Friday Feature: saying goodbye to Christy Turner

Christy Turner rode off into the archival sunset this week, ending a great 3+ year tenure at Special Collections (and then in the merged SCARC).

Christy Turner

She served the department in a variety of roles and on several notable projects before and after her graduation last spring, most recently as a temporary full-time staff member helping us navigate the new waters of our merger. Her last few months have been dedicated to mounting the new “Molecules to Monographs” exhibit currently on the 5th floor. Stop by and see it — you’ll be delighted and impressed!

Before she graduated we were lucky to have Christy serve as the Lead Student Worker for two years. She prepared student staffing schedules for both the 3rd floor and 5th floor public service desks, an uneviable and complicated task; prepared monthly statistics reports for both desks, again, not an easy thing; and served as a member of the SCARC Public Service Point Merger Group, the only student employee serving on any of our numerous working groups.

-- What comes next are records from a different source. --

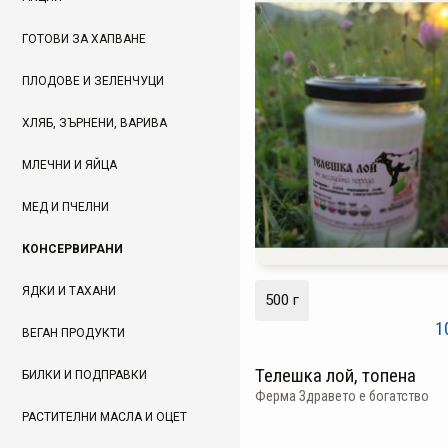
ГОТОВИ ЗА ХАПВАНЕ
ПЛОДОВЕ И ЗЕЛЕНЧУЦИ
ХЛЯБ, ЗЪРНЕНИ, ВАРИВА
МЛЕЧНИ И ЯЙЦА
МЕД И ПЧЕЛНИ
КОНСЕРВИРАНИ
ЯДКИ И ТАХАНИ
500 г
1
ВЕГАН ПРОДУКТИ
Телешка лой, топена
БИЛКИ И ПОДПРАВКИ
Ферма Здравето е богатство
РАСТИТЕЛНИ МАСЛА И ОЦЕТ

As Lead Student, Christy also served as a positive example to the rest of the student staff, and this she does unfailingly well, but she has also been a great asset to our combined department. Her knowledge of the 5th floor collections combined with her excellent customer service skills have been a tremendous boon to the effectiveness of the 5th floor public service desk and have served to lessen the reference burden that the full-time staff faces on a daily basis. She was also instrumental in guiding our students through the new reference processes and statistics tracking activities that have been implemented within the student workflow since our departmental merger was initiated.

While her organizational skill is formidable, Christy, who was a Fine Arts major, has also been integral to the aesthetics of our public side. She created, largely on her own, the major display “Linus Pauling: World Traveler.” She also did a smaller refresh of the Linus Pauling Office permanent exhibit in the 5th floor reading room and mounted framed photographs and text panels for display in our collections storage area.

Christy’s skill as a photographer has been enlisted on many occasions — which means we have very few pictures of her for this tribute! She photographed nearly all of the hundreds of images on the “Treasures of the McDonald Collection” and “Roger Hayward: Renaissance Man” sites. In addition, she photographed a number of events hosted by the department, including all five of the 2011 Resident Scholar presentations, as well as the Special Collections/University Archives anniversary celebration in November 2011.

Finally, while a fine artist by training, Christy assumed the role of “ad hoc graphic designer” for SCARC and did an astonishing job of teaching herself the skills necessary. Her portfolio includes unique graphics developed for both the web (“Treasures of the McDonald Collection,” Resident Scholar videos, numerous images for the forthcoming SCARC department website) and in print (the graphic identity for the 2012 Pauling Legacy Award event, SCARC rack cards).

She was been an integral component of whatever successes we have garnered in recent years — including the smooth merger of two units with long and unique histories of their own — and she is, without doubt, hugely deserving of our gratitude and highest praise. She is a credit to this library and will be missed.